__Assignment__
Please update these lines by replacing "Australia Post" with "AusPost" wherever it appears, leaving everything else unchanged, and leave the pictures out of your answer.

== Task data

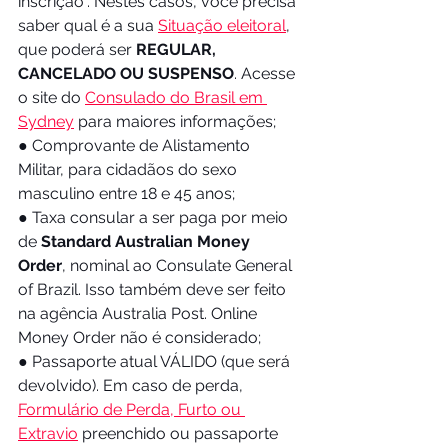
inscrição”. Nestes casos, você precisa 
saber qual é a sua 
Situação eleitoral
, 
que poderá ser 
REGULAR, 
CANCELADO OU SUSPENSO
. Acesse 
o site do 
Consulado do Brasil em 
Sydney
 para maiores informações;
● Comprovante de Alistamento 
Militar, para cidadãos do sexo 
masculino entre 18 e 45 anos;
● Taxa consular a ser paga por meio 
de 
Standard Australian Money 
Order
, nominal ao Consulate General 
of Brazil. Isso também deve ser feito 
na agência Australia Post. Online 
Money Order não é considerado;
● Passaporte atual VÁLIDO (que será 
devolvido). Em caso de perda,  
Formulário de Perda, Furto ou 
Extravio
 preenchido ou passaporte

====

__Answer for the task__
inscrição”. Nestes casos, você precisa 
saber qual é a sua 
Situação eleitoral
, 
que poderá ser 
REGULAR, 
CANCELADO OU SUSPENSO
. Acesse 
o site do 
Consulado do Brasil em 
Sydney
 para maiores informações;
● Comprovante de Alistamento 
Militar, para cidadãos do sexo 
masculino entre 18 e 45 anos;
● Taxa consular a ser paga por meio 
de 
Standard Australian Money 
Order
, nominal ao Consulate General 
of Brazil. Isso também deve ser feito 
na agência AusPost. Online 
Money Order não é considerado;
● Passaporte atual VÁLIDO (que será 
devolvido). Em caso de perda,  
Formulário de Perda, Furto ou 
Extravio
 preenchido ou passaporte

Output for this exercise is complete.